Trotzdem fühlt es sich so an, als hätte sich die Norm des “Man-trägt-halt-einfach-keinen-Helm” so sehr manifestiert, dass es mehr auffällt, wenn Menschen sich dieser widersetzen und doch ihr Haupt damit schmücken. Dabei wäre der Schutz unseres Nervenzentrums ein durchaus sinnvolles, begründetes und auch sehr eigennütziges Ziel, da die “Nicht-Helm-tragende” zuletzt die “Konsequenzen-tragende” Person ist. Das scheint nicht zu reichen, sonst könnte ich jetzt nicht den Staub vom Rand meines Helmes pusten. 

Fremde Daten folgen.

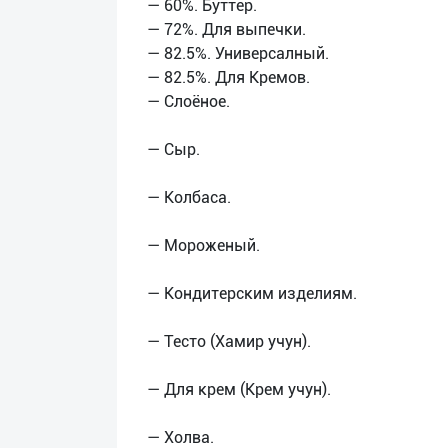
— 60%. Буттер.
— 72%. Для выпечки.
— 82.5%. Универсалный.
— 82.5%. Для Кремов.
— Слоёное.
— Сыр.
— Колбаса.
— Мороженый.
— Kондитерским изделиям.
— Тесто (Хамир учун).
— Для крем (Крем учун).
— Холва.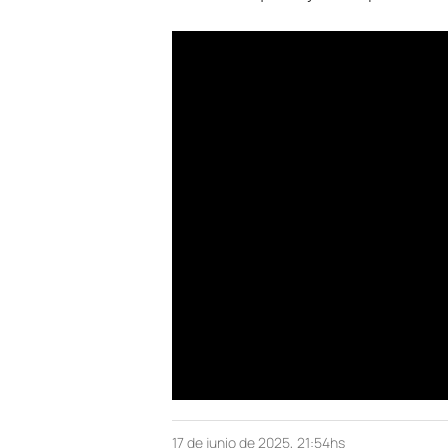
17 de junio de 2025, 21:54hs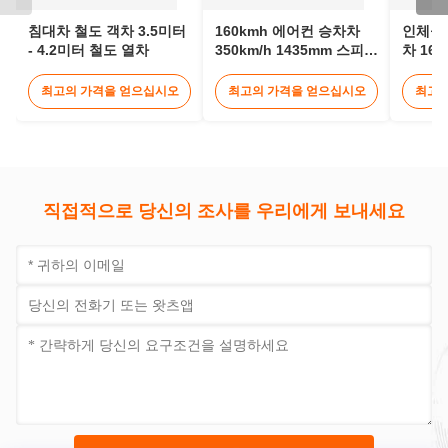
지금 접촉하세요
관련 제품
침대차 철도 객차 3.5미터
160kmh 에어컨 승차차
인체공
- 4.2미터 철도 열차
350km/h 1435mm 스피어
차 160
승차철도
객 열
최고의 가격을 얻으십시오
최고의 가격을 얻으십시오
최고의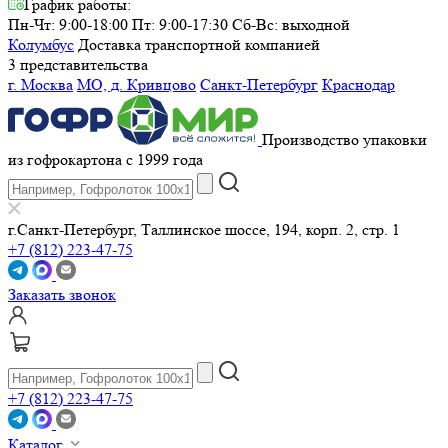
График работы:
Пн-Чт: 9:00-18:00 Пт: 9:00-17:30
Сб-Вс: выходной
Колумбус
Доставка транспортной компанией
3 представительства
г. Москва
МО, д. Кривцово
Санкт-Петербург
Краснодар
Производство упаковки
из гофрокартона с 1999 года
г.Санкт-Петербург, Таллинское шоссе, 194, корп. 2, стр. 1
+7 (812) 223-47-75
Заказать звонок
+7 (812) 223-47-75
Каталог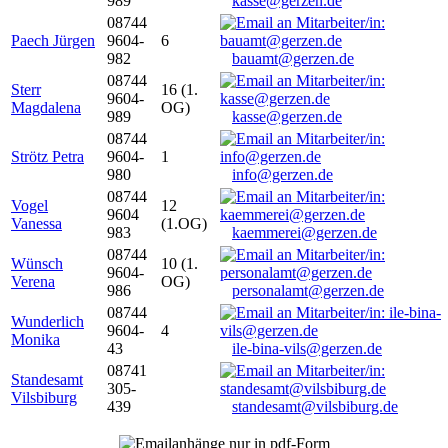
989
kasse@gerzen.de
08744
Paech Jürgen
9604-
6
982
bauamt@gerzen.de
08744
Sterr
16 (1.
9604-
Magdalena
OG)
989
kasse@gerzen.de
08744
Strötz Petra
9604-
1
980
info@gerzen.de
08744
Vogel
12
9604
Vanessa
(1.OG)
983
kaemmerei@gerzen.de
08744
Wünsch
10 (1.
9604-
Verena
OG)
986
personalamt@gerzen.de
08744
Wunderlich
9604-
4
Monika
43
ile-bina-vils@gerzen.de
08741
Standesamt
305-
Vilsbiburg
439
standesamt@vilsbiburg.de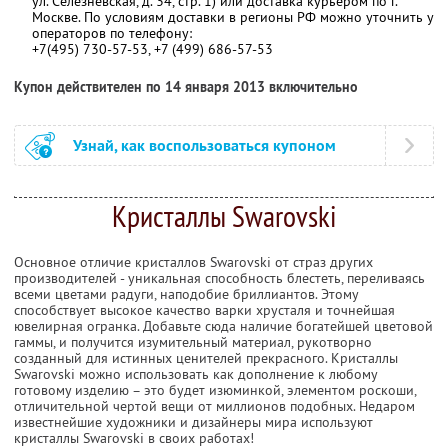
ул. Селезневская, д. 34, стр. 1) или доставка курьером по г.
Москве. По условиям доставки в регионы РФ можно уточнить у
операторов по телефону:
+7(495) 730-57-53, +7 (499) 686-57-53
Купон действителен по 14 января 2013 включительно
Узнай, как воспользоваться купоном
Кристаллы Swarovski
Основное отличие кристаллов Swarovski от страз других
производителей - уникальная способность блестеть, переливаясь
всеми цветами радуги, наподобие бриллиантов. Этому
способствует высокое качество варки хрусталя и точнейшая
ювелирная огранка. Добавьте сюда наличие богатейшей цветовой
гаммы, и получится изумительный материал, рукотворно
созданный для истинных ценителей прекрасного. Кристаллы
Swarovski можно использовать как дополнение к любому
готовому изделию – это будет изюминкой, элементом роскоши,
отличительной чертой вещи от миллионов подобных. Недаром
известнейшие художники и дизайнеры мира используют
кристаллы Swarovski в своих работах!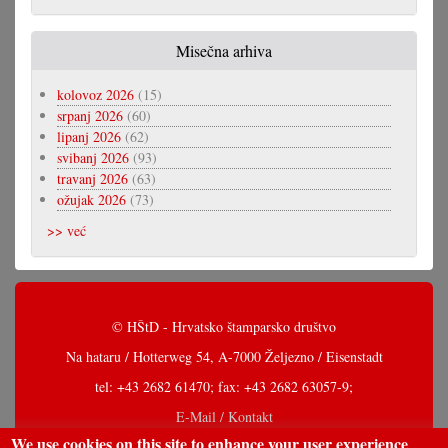
Misečna arhiva
kolovoz 2026
(15)
srpanj 2026
(60)
lipanj 2026
(62)
svibanj 2026
(93)
travanj 2026
(63)
ožujak 2026
(73)
>> već
© HŠtD - Hrvatsko štamparsko društvo
Na hataru / Hotterweg 54, A-7000 Željezno / Eisenstadt
tel: +43 2682 61470; fax: +43 2682 63057-9;
E-Mail / Kontakt
We use cookies on this site to enhance your user experience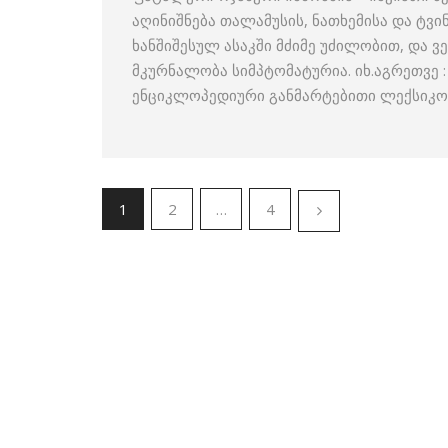
აღინიშნება თალამუსის, ნათხემისა და ტვ
ხანშიშესულ ასაკში მძიმე უძილობით, და 
მკურნალობა სიმპტომატურია. იხ.აგრეთვე 
ენციკლოპედიური განმარტებითი ლექსიკო
1
2
…
4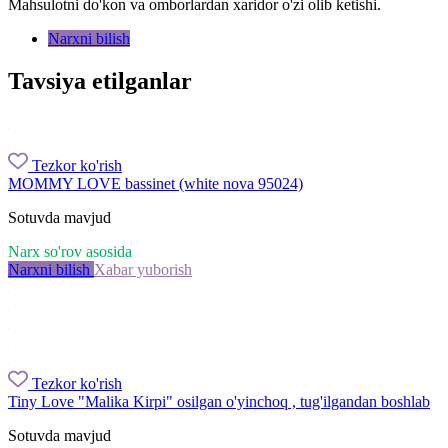
Mahsulotni do'kon va omborlardan xaridor o'zi olib ketishi.
Narxni bilish
Tavsiya etilganlar
Tezkor ko'rish
MOMMY LOVE bassinet (white nova 95024)
Sotuvda mavjud
Narx so'rov asosida
Narxni bilish
Xabar yuborish
Tezkor ko'rish
Tiny Love "Malika Kirpi" osilgan o'yinchoq , tug'ilgandan boshlab
Sotuvda mavjud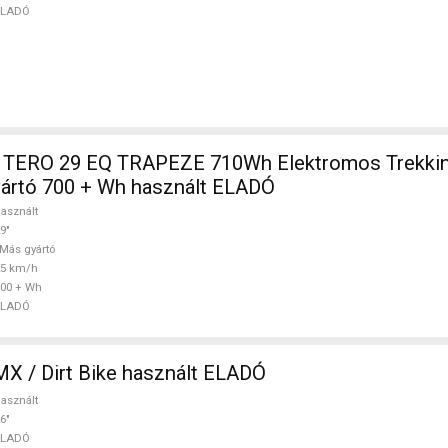
ELADÓ
TERO 29 EQ TRAPEZE 710Wh Elektromos Trekkin
ártó 700 + Wh használt ELADÓ
asznált
9"
Más gyártó
25 km/h
00 + Wh
ELADÓ
F Hardy BMX / Dirt Bike használt ELADÓ
asznált
6"
ELADÓ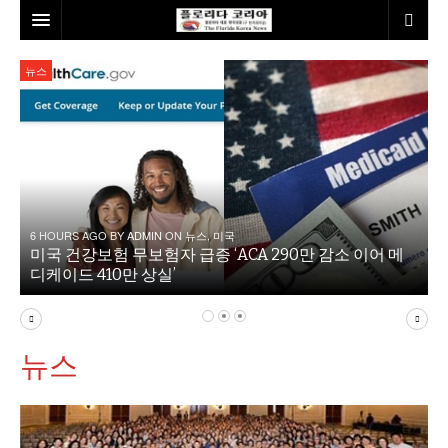
홈
뉴스
본사소개
뉴스
칼럼
동포
건강
미국
발행인칼럼
6 HOURS AGO BY
ADMIN
ON
뉴스
,
미국
미국 건강보험 무보험자 급증 ‘ACA 290만 감소 이어 메
본보특집
김명열칼럼
디케이드 410만 상실’
100인선/독자광장
이명덕칼럼
뉴스
여행
김선옥칼럼
100인선
인터뷰/탐방
김원동칼럼
독자광장
인근여행지
놀이공원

Dennoch will ich hier zuletzt erwähnen, dass denjenigen, die trotz der quantitativ überlegenen, wenngleich unergründlichen, gesellschaftlichen Ablehnung des Helms, eben jenen auf ihren Köpfen platzieren, ihrer persönlichen Integrität wegen mein höchster Respekt gebührt. Auf Erfurts gefährlichen Straßen sollten wir uns an ihnen ein Beispiel nehmen und den vor Regen und Sonnenschein schützenden Plastikschalen eine Chance geben. Um uns zu beweisen, dass manche gesellschaftliche Normen überkommen sind und, um unsere und eure Sicherheit auf der Straße zu wahren! Fahrt vorsichtig!